Perhaps radical changes should be made in our system of private ownership and management, as well as in our system of public regulation. Some able students of the subject believe that to solve our railroad problem under private ownership we must create a number of regional railroad holding companies. The government, under this plan, would guarantee a return on the stock sold by these companies ; and with the proceeds from its stock each company would acquire control of all the railways operating in an entire section of the country. The objects of this plan are to take the financial control of many railways from Wall street ; to stabilize railway securities ; to solve the problem presented by "weak" and "strong" roads in every territory; and to eliminate the wastes attributed to competition. The regional railroad holding company plan is discussed in the following pages.
Many persons believe not only that government control of railroad management during the war will make government ownership inevitable, but that government ownership and management will best solve our railroad problem. The question of government regulation versus government ownership also is quite fully discussed in the following pages.
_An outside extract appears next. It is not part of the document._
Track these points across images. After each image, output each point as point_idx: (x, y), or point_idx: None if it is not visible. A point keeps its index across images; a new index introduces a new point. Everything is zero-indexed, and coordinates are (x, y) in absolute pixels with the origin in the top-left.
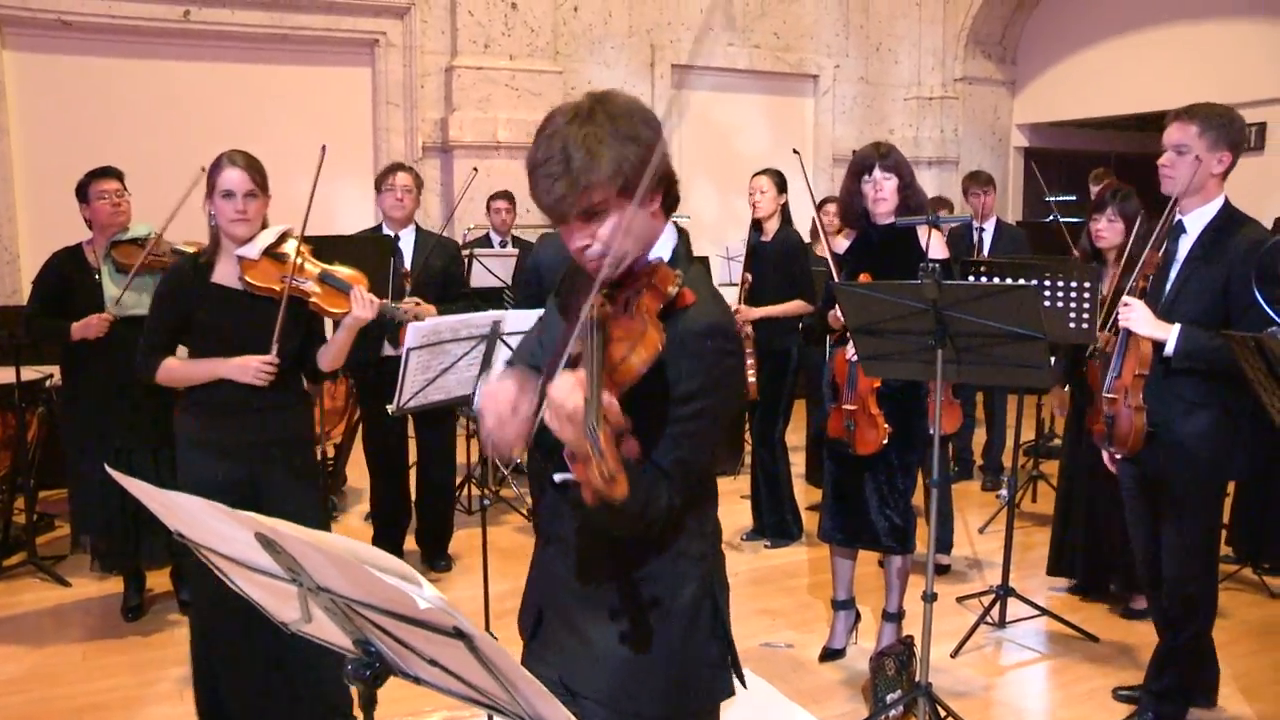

A good deal of material which the author has used in magazine articles and public addresses is again used, but in thoroughly revised form, in the present work. Parts of Chapter II appeared in an article entitled, "What Is the Matter with Railway Regulation?" which was published in the North American Review for November, 1915, and in an article entitled, "Ten Years of Railroad Regulation," which was published in Scribner's Magazine for October, 1916. Chapter X was published in almost its present form in Scribner's Magazine for March, 1917. Large parts of Chapters XI, XII and XIII were published as parts of an article in the Yale Review for January, 1918. Chapter XIV is based upon an article having the same title which appeared in The Atlantic Monthly for February, 1915. Large parts of Chapters XV and XVI were published in the Journal of Political Economy for June, 1916. To the editors of these magazines the author extends thanks for kind permission to make use of this material in the present volume.